**What is expected**
Go through the data and retrieve each line that includes the string "cross".

(Transcribed page contents)
•••••
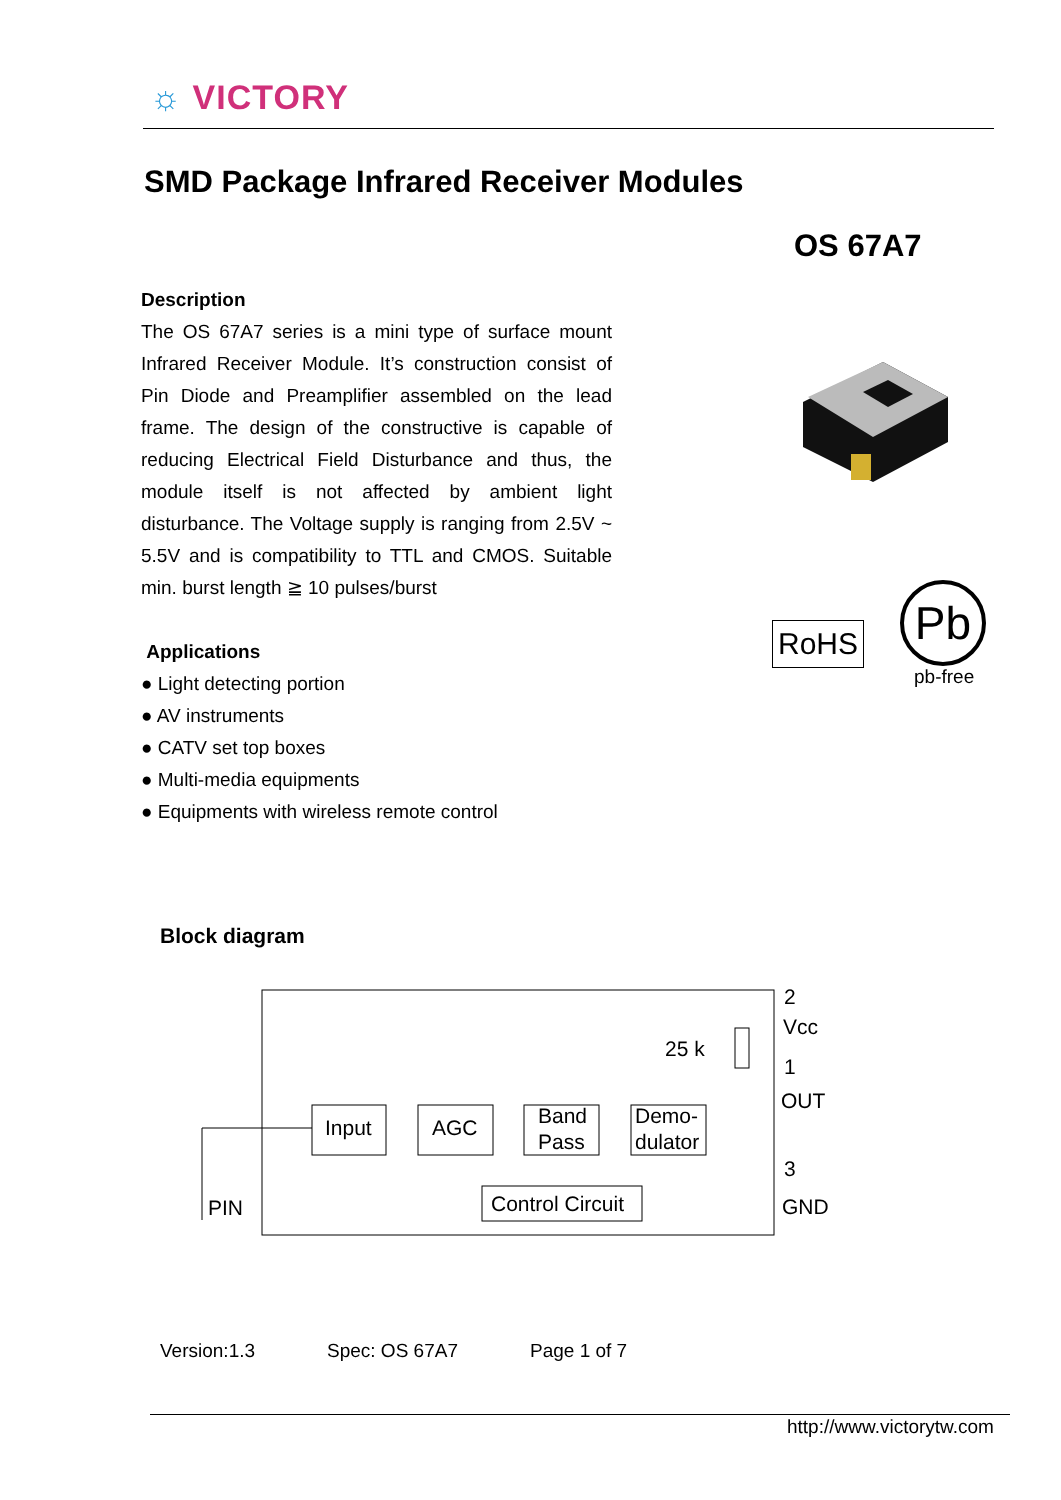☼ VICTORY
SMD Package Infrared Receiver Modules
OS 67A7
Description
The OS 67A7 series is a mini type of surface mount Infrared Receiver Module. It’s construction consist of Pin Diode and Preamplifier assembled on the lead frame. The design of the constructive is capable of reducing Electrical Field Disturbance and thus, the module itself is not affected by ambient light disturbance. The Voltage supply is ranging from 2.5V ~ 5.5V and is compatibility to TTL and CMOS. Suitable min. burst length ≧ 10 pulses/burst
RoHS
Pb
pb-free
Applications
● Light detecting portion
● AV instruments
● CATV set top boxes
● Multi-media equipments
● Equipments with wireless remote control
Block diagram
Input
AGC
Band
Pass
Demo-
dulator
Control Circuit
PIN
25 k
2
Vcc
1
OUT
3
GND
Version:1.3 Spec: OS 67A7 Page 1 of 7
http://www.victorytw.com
•••••
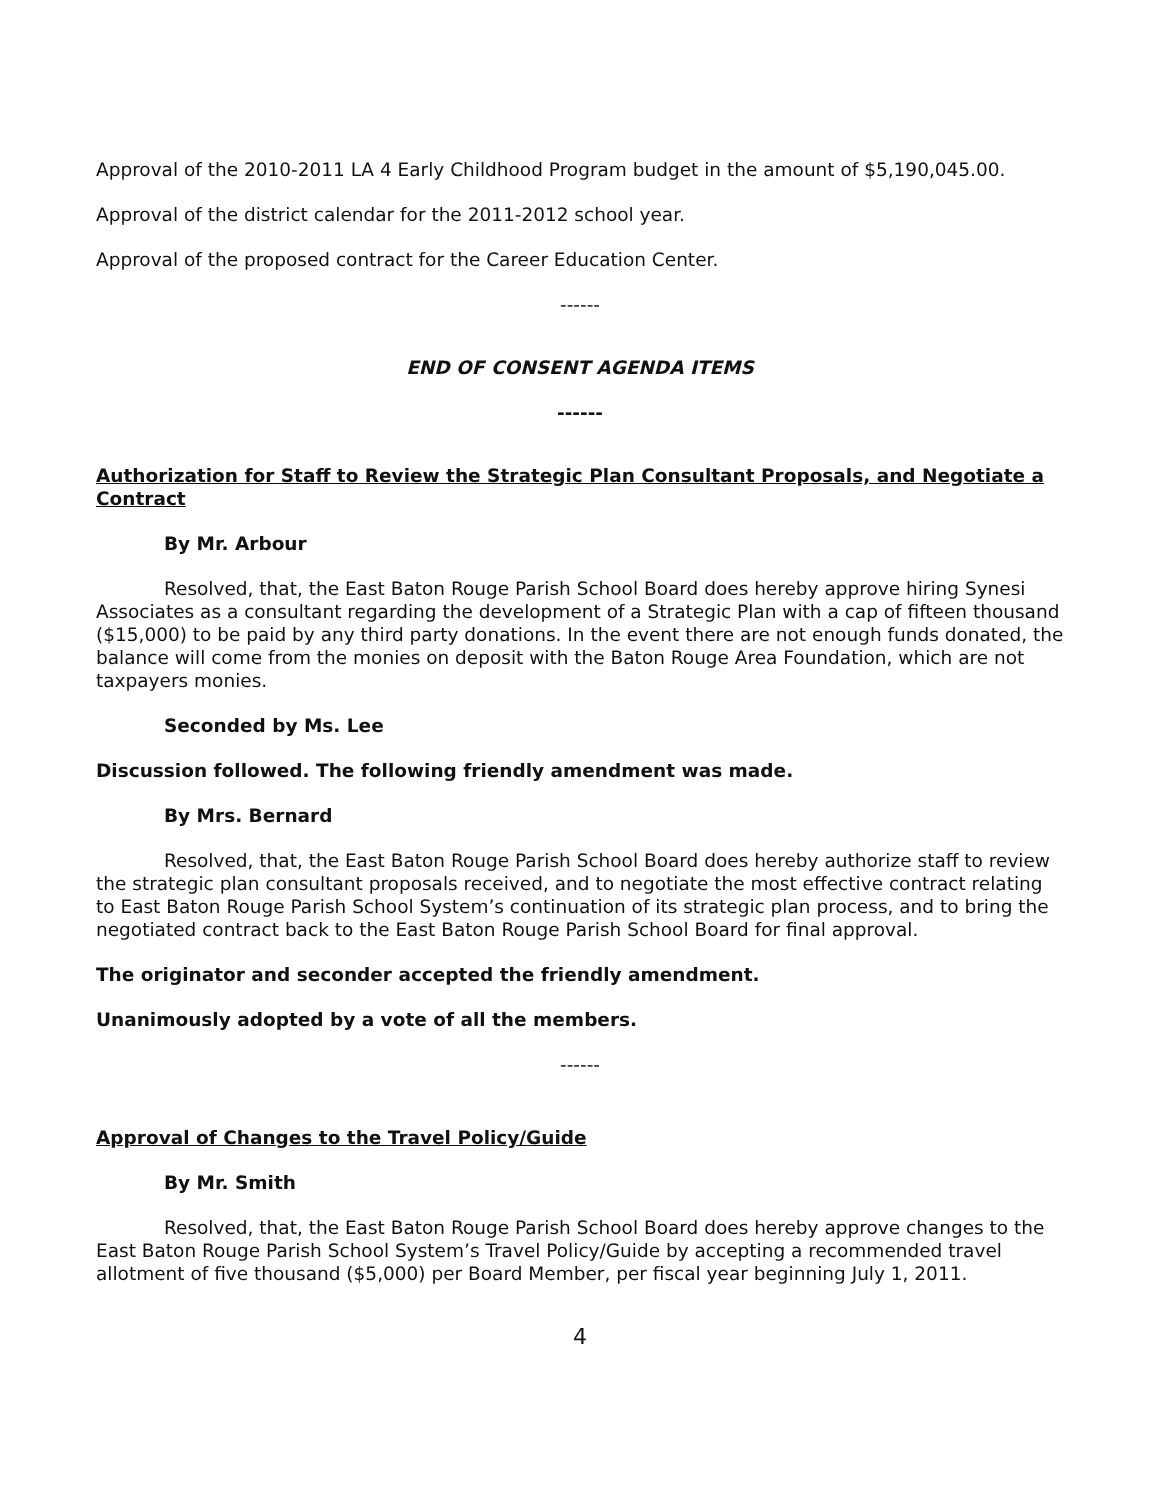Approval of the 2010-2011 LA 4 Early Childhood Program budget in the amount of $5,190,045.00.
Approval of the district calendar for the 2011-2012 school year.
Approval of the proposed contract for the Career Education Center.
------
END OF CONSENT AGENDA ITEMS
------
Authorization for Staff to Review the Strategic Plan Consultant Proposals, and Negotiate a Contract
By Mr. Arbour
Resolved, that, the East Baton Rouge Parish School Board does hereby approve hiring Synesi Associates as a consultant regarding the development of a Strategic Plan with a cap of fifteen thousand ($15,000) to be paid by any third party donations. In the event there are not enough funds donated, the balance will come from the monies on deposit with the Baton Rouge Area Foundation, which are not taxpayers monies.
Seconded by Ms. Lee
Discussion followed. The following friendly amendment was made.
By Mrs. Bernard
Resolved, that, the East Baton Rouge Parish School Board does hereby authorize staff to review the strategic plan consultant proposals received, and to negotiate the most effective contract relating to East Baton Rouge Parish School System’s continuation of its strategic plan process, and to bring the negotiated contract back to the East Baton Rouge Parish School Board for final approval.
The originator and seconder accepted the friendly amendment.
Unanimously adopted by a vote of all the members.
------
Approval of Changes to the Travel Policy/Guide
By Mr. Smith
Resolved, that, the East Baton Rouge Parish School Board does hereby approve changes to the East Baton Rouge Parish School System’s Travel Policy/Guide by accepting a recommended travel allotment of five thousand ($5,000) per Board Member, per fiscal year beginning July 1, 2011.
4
•••••
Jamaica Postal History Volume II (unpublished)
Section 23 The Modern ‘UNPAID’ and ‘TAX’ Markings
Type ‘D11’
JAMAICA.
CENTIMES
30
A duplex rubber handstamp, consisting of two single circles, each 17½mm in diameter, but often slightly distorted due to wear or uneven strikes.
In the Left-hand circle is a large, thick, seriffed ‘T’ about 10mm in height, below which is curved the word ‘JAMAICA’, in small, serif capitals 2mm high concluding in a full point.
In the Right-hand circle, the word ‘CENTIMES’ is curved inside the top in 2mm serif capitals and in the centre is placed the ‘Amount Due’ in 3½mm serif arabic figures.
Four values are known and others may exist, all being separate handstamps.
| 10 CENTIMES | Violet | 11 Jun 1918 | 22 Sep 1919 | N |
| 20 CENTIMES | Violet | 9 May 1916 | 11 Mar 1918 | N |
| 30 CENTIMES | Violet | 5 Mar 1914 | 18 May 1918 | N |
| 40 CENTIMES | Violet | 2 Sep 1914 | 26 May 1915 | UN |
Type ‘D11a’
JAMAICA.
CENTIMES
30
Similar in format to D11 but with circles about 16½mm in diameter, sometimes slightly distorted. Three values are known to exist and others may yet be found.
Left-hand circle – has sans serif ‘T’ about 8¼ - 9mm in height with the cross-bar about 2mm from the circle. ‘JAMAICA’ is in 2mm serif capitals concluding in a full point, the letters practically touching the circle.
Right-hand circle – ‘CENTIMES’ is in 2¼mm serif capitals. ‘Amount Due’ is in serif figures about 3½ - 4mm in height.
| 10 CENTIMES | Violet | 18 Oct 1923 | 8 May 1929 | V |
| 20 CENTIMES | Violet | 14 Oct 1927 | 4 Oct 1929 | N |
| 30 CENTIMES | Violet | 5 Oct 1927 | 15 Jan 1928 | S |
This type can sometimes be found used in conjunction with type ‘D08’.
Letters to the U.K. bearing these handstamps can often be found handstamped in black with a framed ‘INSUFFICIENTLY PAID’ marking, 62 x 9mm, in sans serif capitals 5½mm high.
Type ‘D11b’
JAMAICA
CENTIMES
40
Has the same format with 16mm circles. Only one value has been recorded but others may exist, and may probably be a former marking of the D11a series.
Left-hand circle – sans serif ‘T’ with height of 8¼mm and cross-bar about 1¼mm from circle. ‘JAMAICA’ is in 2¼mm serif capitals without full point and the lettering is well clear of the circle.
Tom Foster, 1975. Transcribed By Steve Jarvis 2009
•••••
**Response to the task**
Left-hand circle – has sans serif ‘T’ about 8¼ - 9mm in height with the cross-bar about 2mm from the circle. ‘JAMAICA’ is in 2mm serif capitals concluding in a full point, the letters practically touching the circle.
Left-hand circle – sans serif ‘T’ with height of 8¼mm and cross-bar about 1¼mm from circle. ‘JAMAICA’ is in 2¼mm serif capitals without full point and the lettering is well clear of the circle.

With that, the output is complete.